begin Provided data

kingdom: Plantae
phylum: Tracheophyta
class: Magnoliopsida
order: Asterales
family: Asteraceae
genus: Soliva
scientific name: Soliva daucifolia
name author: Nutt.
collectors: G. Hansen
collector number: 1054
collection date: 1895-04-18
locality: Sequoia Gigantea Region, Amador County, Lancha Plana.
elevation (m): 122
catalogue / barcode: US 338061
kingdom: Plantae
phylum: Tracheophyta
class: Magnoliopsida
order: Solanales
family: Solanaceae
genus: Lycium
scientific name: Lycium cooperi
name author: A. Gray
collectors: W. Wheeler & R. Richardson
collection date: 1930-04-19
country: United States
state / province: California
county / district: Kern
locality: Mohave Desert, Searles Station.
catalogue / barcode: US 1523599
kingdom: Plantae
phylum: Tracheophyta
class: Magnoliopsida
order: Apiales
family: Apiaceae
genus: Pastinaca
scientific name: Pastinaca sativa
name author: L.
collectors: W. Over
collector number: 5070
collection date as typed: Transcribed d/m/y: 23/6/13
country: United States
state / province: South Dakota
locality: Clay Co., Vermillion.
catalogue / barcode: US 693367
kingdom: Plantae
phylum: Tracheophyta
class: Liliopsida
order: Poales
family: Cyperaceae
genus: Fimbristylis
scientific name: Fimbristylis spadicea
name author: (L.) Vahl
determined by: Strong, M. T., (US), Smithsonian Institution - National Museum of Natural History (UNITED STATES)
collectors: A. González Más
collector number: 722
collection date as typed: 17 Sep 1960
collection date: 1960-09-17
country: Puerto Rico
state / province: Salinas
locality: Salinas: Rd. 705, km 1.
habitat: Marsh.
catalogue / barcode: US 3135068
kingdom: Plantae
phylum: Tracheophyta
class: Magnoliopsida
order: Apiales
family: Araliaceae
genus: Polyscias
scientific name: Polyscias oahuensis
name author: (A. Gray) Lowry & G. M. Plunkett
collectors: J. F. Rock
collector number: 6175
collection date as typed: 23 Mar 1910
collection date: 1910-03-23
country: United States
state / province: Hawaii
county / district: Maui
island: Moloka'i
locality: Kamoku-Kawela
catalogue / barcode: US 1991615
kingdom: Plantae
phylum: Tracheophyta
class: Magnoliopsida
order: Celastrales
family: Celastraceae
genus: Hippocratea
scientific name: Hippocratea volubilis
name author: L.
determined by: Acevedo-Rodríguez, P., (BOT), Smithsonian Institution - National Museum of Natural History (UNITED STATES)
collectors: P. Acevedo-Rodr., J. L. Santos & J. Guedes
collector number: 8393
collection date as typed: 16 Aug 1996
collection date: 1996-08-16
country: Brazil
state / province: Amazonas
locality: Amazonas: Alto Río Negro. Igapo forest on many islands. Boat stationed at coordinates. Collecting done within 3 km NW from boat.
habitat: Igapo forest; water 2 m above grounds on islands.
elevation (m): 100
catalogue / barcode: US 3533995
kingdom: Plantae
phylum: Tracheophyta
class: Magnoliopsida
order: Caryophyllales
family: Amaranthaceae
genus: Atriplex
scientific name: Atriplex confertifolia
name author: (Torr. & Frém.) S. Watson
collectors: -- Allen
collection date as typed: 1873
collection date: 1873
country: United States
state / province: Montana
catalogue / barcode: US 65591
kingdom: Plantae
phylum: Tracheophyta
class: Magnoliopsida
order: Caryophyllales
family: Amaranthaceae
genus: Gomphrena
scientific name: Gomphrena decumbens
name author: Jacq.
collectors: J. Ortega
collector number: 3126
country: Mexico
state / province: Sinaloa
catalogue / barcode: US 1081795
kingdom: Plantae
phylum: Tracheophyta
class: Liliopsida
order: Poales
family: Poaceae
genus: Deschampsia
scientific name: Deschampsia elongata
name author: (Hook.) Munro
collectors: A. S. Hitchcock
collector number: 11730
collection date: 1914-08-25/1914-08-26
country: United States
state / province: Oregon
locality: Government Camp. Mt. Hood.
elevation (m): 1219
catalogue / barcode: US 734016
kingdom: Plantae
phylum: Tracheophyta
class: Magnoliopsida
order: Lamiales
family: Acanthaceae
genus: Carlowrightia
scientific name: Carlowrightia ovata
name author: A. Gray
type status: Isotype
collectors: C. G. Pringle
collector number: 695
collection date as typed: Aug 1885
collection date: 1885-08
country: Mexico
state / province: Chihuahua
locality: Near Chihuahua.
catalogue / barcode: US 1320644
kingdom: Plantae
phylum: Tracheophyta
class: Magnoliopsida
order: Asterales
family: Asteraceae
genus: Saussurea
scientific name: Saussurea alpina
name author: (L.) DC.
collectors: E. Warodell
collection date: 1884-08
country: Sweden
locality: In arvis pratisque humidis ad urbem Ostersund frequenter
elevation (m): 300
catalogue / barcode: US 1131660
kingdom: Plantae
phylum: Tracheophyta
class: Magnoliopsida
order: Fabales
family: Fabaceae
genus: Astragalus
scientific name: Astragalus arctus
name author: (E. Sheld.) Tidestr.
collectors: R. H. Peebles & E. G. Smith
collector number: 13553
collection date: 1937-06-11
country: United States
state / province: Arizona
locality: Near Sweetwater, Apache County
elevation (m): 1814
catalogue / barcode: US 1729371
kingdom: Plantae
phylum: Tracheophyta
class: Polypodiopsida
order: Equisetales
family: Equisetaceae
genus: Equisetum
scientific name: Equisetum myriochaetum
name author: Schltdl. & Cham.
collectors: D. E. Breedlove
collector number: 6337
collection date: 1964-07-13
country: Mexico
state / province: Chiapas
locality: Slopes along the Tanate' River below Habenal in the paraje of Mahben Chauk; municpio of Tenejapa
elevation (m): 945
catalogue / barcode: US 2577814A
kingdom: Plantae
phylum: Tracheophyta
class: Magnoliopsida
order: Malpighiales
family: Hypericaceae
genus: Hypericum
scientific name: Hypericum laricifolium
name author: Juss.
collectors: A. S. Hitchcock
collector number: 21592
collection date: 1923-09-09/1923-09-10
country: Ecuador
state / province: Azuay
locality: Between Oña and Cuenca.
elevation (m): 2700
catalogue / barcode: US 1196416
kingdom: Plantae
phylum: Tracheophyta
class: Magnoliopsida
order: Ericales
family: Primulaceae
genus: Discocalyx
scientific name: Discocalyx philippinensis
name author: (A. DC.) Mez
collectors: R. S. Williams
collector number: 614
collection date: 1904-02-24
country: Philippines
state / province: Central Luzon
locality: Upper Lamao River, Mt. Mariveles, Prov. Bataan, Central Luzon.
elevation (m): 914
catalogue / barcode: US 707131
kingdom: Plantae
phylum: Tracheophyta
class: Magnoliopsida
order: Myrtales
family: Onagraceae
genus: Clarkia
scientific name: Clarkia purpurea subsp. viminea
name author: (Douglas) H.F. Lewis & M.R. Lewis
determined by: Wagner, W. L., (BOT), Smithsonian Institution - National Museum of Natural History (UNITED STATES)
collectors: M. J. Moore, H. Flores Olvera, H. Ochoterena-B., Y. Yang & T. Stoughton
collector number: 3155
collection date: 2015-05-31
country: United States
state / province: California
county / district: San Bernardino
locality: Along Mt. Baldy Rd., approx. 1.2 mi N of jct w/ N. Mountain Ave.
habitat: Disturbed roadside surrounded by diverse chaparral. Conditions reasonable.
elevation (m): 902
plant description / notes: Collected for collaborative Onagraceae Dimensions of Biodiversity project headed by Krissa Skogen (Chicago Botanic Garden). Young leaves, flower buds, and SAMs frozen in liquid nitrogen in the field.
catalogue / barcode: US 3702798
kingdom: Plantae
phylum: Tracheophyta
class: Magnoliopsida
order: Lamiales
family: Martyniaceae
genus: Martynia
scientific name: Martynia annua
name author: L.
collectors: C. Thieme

end Provided data

== Short exercise ==
Convert the entire listing above into a two-column CSV with the headers field and value. Give one row per entry, put each field name and its value in a separate quoted field, and replace any line breaks with spaces.

== Written response ==
field,value
"kingdom:","Plantae"
"phylum:","Tracheophyta"
"class:","Magnoliopsida"
"order:","Asterales"
"family:","Asteraceae"
"genus:","Soliva"
"scientific name:","Soliva daucifolia"
"name author:","Nutt."
"collectors:","G. Hansen"
"collector number:","1054"
"collection date:","1895-04-18"
"locality:","Sequoia Gigantea Region, Amador County, Lancha Plana."
"elevation (m):","122"
"catalogue / barcode:","US 338061"
"kingdom:","Plantae"
"phylum:","Tracheophyta"
"class:","Magnoliopsida"
"order:","Solanales"
"family:","Solanaceae"
"genus:","Lycium"
"scientific name:","Lycium cooperi"
"name author:","A. Gray"
"collectors:","W. Wheeler & R. Richardson"
"collection date:","1930-04-19"
"country:","United States"
"state / province:","California"
"county / district:","Kern"
"locality:","Mohave Desert, Searles Station."
"catalogue / barcode:","US 1523599"
"kingdom:","Plantae"
"phylum:","Tracheophyta"
"class:","Magnoliopsida"
"order:","Apiales"
"family:","Apiaceae"
"genus:","Pastinaca"
"scientific name:","Pastinaca sativa"
"name author:","L."
"collectors:","W. Over"
"collector number:","5070"
"collection date as typed:","Transcribed d/m/y: 23/6/13"
"country:","United States"
"state / province:","South Dakota"
"locality:","Clay Co., Vermillion."
"catalogue / barcode:","US 693367"
"kingdom:","Plantae"
"phylum:","Tracheophyta"
"class:","Liliopsida"
"order:","Poales"
"family:","Cyperaceae"
"genus:","Fimbristylis"
"scientific name:","Fimbristylis spadicea"
"name author:","(L.) Vahl"
"determined by:","Strong, M. T., (US), Smithsonian Institution - National Museum of Natural History (UNITED STATES)"
"collectors:","A. González Más"
"collector number:","722"
"collection date as typed:","17 Sep 1960"
"collection date:","1960-09-17"
"country:","Puerto Rico"
"state / province:","Salinas"
"locality:","Salinas: Rd. 705, km 1."
"habitat:","Marsh."
"catalogue / barcode:","US 3135068"
"kingdom:","Plantae"
"phylum:","Tracheophyta"
"class:","Magnoliopsida"
"order:","Apiales"
"family:","Araliaceae"
"genus:","Polyscias"
"scientific name:","Polyscias oahuensis"
"name author:","(A. Gray) Lowry & G. M. Plunkett"
"collectors:","J. F. Rock"
"collector number:","6175"
"collection date as typed:","23 Mar 1910"
"collection date:","1910-03-23"
"country:","United States"
"state / province:","Hawaii"
"county / district:","Maui"
"island:","Moloka'i"
"locality:","Kamoku-Kawela"
"catalogue / barcode:","US 1991615"
"kingdom:","Plantae"
"phylum:","Tracheophyta"
"class:","Magnoliopsida"
"order:","Celastrales"
"family:","Celastraceae"
"genus:","Hippocratea"
"scientific name:","Hippocratea volubilis"
"name author:","L."
"determined by:","Acevedo-Rodríguez, P., (BOT), Smithsonian Institution - National Museum of Natural History (UNITED STATES)"
"collectors:","P. Acevedo-Rodr., J. L. Santos & J. Guedes"
"collector number:","8393"
"collection date as typed:","16 Aug 1996"
"collection date:","1996-08-16"
"country:","Brazil"
"state / province:","Amazonas"
"locality:","Amazonas: Alto Río Negro. Igapo forest on many islands. Boat stationed at coordinates. Collecting done within 3 km NW from boat."
"habitat:","Igapo forest; water 2 m above grounds on islands."
"elevation (m):","100"
"catalogue / barcode:","US 3533995"
"kingdom:","Plantae"
"phylum:","Tracheophyta"
"class:","Magnoliopsida"
"order:","Caryophyllales"
"family:","Amaranthaceae"
"genus:","Atriplex"
"scientific name:","Atriplex confertifolia"
"name author:","(Torr. & Frém.) S. Watson"
"collectors:","-- Allen"
"collection date as typed:","1873"
"collection date:","1873"
"country:","United States"
"state / province:","Montana"
"catalogue / barcode:","US 65591"
"kingdom:","Plantae"
"phylum:","Tracheophyta"
"class:","Magnoliopsida"
"order:","Caryophyllales"
"family:","Amaranthaceae"
"genus:","Gomphrena"
"scientific name:","Gomphrena decumbens"
"name author:","Jacq."
"collectors:","J. Ortega"
"collector number:","3126"
"country:","Mexico"
"state / province:","Sinaloa"
"catalogue / barcode:","US 1081795"
"kingdom:","Plantae"
"phylum:","Tracheophyta"
"class:","Liliopsida"
"order:","Poales"
"family:","Poaceae"
"genus:","Deschampsia"
"scientific name:","Deschampsia elongata"
"name author:","(Hook.) Munro"
"collectors:","A. S. Hitchcock"
"collector number:","11730"
"collection date:","1914-08-25/1914-08-26"
"country:","United States"
"state / province:","Oregon"
"locality:","Government Camp. Mt. Hood."
"elevation (m):","1219"
"catalogue / barcode:","US 734016"
"kingdom:","Plantae"
"phylum:","Tracheophyta"
"class:","Magnoliopsida"
"order:","Lamiales"
"family:","Acanthaceae"
"genus:","Carlowrightia"
"scientific name:","Carlowrightia ovata"
"name author:","A. Gray"
"type status:","Isotype"
"collectors:","C. G. Pringle"
"collector number:","695"
"collection date as typed:","Aug 1885"
"collection date:","1885-08"
"country:","Mexico"
"state / province:","Chihuahua"
"locality:","Near Chihuahua."
"catalogue / barcode:","US 1320644"
"kingdom:","Plantae"
"phylum:","Tracheophyta"
"class:","Magnoliopsida"
"order:","Asterales"
"family:","Asteraceae"
"genus:","Saussurea"
"scientific name:","Saussurea alpina"
"name author:","(L.) DC."
"collectors:","E. Warodell"
"collection date:","1884-08"
"country:","Sweden"
"locality:","In arvis pratisque humidis ad urbem Ostersund frequenter"
"elevation (m):","300"
"catalogue / barcode:","US 1131660"
"kingdom:","Plantae"
"phylum:","Tracheophyta"
"class:","Magnoliopsida"
"order:","Fabales"
"family:","Fabaceae"
"genus:","Astragalus"
"scientific name:","Astragalus arctus"
"name author:","(E. Sheld.) Tidestr."
"collectors:","R. H. Peebles & E. G. Smith"
"collector number:","13553"
"collection date:","1937-06-11"
"country:","United States"
"state / province:","Arizona"
"locality:","Near Sweetwater, Apache County"
"elevation (m):","1814"
"catalogue / barcode:","US 1729371"
"kingdom:","Plantae"
"phylum:","Tracheophyta"
"class:","Polypodiopsida"
"order:","Equisetales"
"family:","Equisetaceae"
"genus:","Equisetum"
"scientific name:","Equisetum myriochaetum"
"name author:","Schltdl. & Cham."
"collectors:","D. E. Breedlove"
"collector number:","6337"
"collection date:","1964-07-13"
"country:","Mexico"
"state / province:","Chiapas"
"locality:","Slopes along the Tanate' River below Habenal in the paraje of Mahben Chauk; municpio of Tenejapa"
"elevation (m):","945"
"catalogue / barcode:","US 2577814A"
"kingdom:","Plantae"
"phylum:","Tracheophyta"
"class:","Magnoliopsida"
"order:","Malpighiales"
"family:","Hypericaceae"
"genus:","Hypericum"
"scientific name:","Hypericum laricifolium"
"name author:","Juss."
"collectors:","A. S. Hitchcock"
"collector number:","21592"
"collection date:","1923-09-09/1923-09-10"
"country:","Ecuador"
"state / province:","Azuay"
"locality:","Between Oña and Cuenca."
"elevation (m):","2700"
"catalogue / barcode:","US 1196416"
"kingdom:","Plantae"
"phylum:","Tracheophyta"
"class:","Magnoliopsida"
"order:","Ericales"
"family:","Primulaceae"
"genus:","Discocalyx"
"scientific name:","Discocalyx philippinensis"
"name author:","(A. DC.) Mez"
"collectors:","R. S. Williams"
"collector number:","614"
"collection date:","1904-02-24"
"country:","Philippines"
"state / province:","Central Luzon"
"locality:","Upper Lamao River, Mt. Mariveles, Prov. Bataan, Central Luzon."
"elevation (m):","914"
"catalogue / barcode:","US 707131"
"kingdom:","Plantae"
"phylum:","Tracheophyta"
"class:","Magnoliopsida"
"order:","Myrtales"
"family:","Onagraceae"
"genus:","Clarkia"
"scientific name:","Clarkia purpurea subsp. viminea"
"name author:","(Douglas) H.F. Lewis & M.R. Lewis"
"determined by:","Wagner, W. L., (BOT), Smithsonian Institution - National Museum of Natural History (UNITED STATES)"
"collectors:","M. J. Moore, H. Flores Olvera, H. Ochoterena-B., Y. Yang & T. Stoughton"
"collector number:","3155"
"collection date:","2015-05-31"
"country:","United States"
"state / province:","California"
"county / district:","San Bernardino"
"locality:","Along Mt. Baldy Rd., approx. 1.2 mi N of jct w/ N. Mountain Ave."
"habitat:","Disturbed roadside surrounded by diverse chaparral. Conditions reasonable."
"elevation (m):","902"
"plant description / notes:","Collected for collaborative Onagraceae Dimensions of Biodiversity project headed by Krissa Skogen (Chicago Botanic Garden). Young leaves, flower buds, and SAMs frozen in liquid nitrogen in the field."
"catalogue / barcode:","US 3702798"
"kingdom:","Plantae"
"phylum:","Tracheophyta"
"class:","Magnoliopsida"
"order:","Lamiales"
"family:","Martyniaceae"
"genus:","Martynia"
"scientific name:","Martynia annua"
"name author:","L."
"collectors:","C. Thieme"